◆ What needs to be done ◆
The output is to match the entries below character for character.
+-------+
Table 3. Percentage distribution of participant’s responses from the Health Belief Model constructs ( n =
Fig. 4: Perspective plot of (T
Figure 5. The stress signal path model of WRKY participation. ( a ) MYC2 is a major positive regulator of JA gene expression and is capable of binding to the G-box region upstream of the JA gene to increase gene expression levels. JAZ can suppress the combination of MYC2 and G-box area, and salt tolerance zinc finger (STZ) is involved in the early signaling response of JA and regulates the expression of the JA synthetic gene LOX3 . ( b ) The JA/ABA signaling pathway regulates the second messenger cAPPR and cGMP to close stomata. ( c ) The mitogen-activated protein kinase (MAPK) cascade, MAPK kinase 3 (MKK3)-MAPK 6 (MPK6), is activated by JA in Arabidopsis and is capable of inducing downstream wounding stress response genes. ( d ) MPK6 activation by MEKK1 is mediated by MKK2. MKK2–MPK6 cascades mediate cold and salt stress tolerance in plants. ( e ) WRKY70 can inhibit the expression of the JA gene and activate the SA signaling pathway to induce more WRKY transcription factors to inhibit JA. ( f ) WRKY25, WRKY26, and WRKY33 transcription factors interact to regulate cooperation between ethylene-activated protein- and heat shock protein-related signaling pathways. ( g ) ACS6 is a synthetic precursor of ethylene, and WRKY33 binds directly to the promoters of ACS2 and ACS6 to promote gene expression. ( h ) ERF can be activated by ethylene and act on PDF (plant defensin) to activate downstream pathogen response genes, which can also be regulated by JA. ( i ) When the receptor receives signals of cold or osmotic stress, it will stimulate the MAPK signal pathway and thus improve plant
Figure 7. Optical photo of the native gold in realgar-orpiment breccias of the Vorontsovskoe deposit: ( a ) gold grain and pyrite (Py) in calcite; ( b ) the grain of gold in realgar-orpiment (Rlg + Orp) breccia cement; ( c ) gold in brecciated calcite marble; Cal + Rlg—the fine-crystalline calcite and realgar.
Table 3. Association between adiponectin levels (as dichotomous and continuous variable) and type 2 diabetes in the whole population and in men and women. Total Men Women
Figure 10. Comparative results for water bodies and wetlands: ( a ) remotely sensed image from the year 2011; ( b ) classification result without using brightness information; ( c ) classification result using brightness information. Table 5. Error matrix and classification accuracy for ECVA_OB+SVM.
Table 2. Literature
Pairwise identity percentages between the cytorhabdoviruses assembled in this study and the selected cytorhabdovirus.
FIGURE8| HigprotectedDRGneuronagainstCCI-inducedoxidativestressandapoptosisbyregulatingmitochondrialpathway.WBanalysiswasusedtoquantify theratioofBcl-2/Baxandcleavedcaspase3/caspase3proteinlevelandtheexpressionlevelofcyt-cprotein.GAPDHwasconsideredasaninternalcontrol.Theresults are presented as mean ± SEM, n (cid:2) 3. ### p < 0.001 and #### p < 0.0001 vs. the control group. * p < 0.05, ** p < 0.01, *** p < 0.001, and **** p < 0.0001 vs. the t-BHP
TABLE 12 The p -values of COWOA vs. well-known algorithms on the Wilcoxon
+-------+
◆ Answer box ◆
Table 3. Percentage distribution of participant’s responses from the Health Belief Model constructs ( n =
Fig. 4: Perspective plot of (T
Figure 5. The stress signal path model of WRKY participation. ( a ) MYC2 is a major positive regulator of JA gene expression and is capable of binding to the G-box region upstream of the JA gene to increase gene expression levels. JAZ can suppress the combination of MYC2 and G-box area, and salt tolerance zinc finger (STZ) is involved in the early signaling response of JA and regulates the expression of the JA synthetic gene LOX3 . ( b ) The JA/ABA signaling pathway regulates the second messenger cAPPR and cGMP to close stomata. ( c ) The mitogen-activated protein kinase (MAPK) cascade, MAPK kinase 3 (MKK3)-MAPK 6 (MPK6), is activated by JA in Arabidopsis and is capable of inducing downstream wounding stress response genes. ( d ) MPK6 activation by MEKK1 is mediated by MKK2. MKK2–MPK6 cascades mediate cold and salt stress tolerance in plants. ( e ) WRKY70 can inhibit the expression of the JA gene and activate the SA signaling pathway to induce more WRKY transcription factors to inhibit JA. ( f ) WRKY25, WRKY26, and WRKY33 transcription factors interact to regulate cooperation between ethylene-activated protein- and heat shock protein-related signaling pathways. ( g ) ACS6 is a synthetic precursor of ethylene, and WRKY33 binds directly to the promoters of ACS2 and ACS6 to promote gene expression. ( h ) ERF can be activated by ethylene and act on PDF (plant defensin) to activate downstream pathogen response genes, which can also be regulated by JA. ( i ) When the receptor receives signals of cold or osmotic stress, it will stimulate the MAPK signal pathway and thus improve plant
Figure 7. Optical photo of the native gold in realgar-orpiment breccias of the Vorontsovskoe deposit: ( a ) gold grain and pyrite (Py) in calcite; ( b ) the grain of gold in realgar-orpiment (Rlg + Orp) breccia cement; ( c ) gold in brecciated calcite marble; Cal + Rlg—the fine-crystalline calcite and realgar.
Table 3. Association between adiponectin levels (as dichotomous and continuous variable) and type 2 diabetes in the whole population and in men and women. Total Men Women
Figure 10. Comparative results for water bodies and wetlands: ( a ) remotely sensed image from the year 2011; ( b ) classification result without using brightness information; ( c ) classification result using brightness information. Table 5. Error matrix and classification accuracy for ECVA_OB+SVM.
Table 2. Literature
Pairwise identity percentages between the cytorhabdoviruses assembled in this study and the selected cytorhabdovirus.
FIGURE8| HigprotectedDRGneuronagainstCCI-inducedoxidativestressandapoptosisbyregulatingmitochondrialpathway.WBanalysiswasusedtoquantify theratioofBcl-2/Baxandcleavedcaspase3/caspase3proteinlevelandtheexpressionlevelofcyt-cprotein.GAPDHwasconsideredasaninternalcontrol.Theresults are presented as mean ± SEM, n (cid:2) 3. ### p < 0.001 and #### p < 0.0001 vs. the control group. * p < 0.05, ** p < 0.01, *** p < 0.001, and **** p < 0.0001 vs. the t-BHP
TABLE 12 The p -values of COWOA vs. well-known algorithms on the Wilcoxon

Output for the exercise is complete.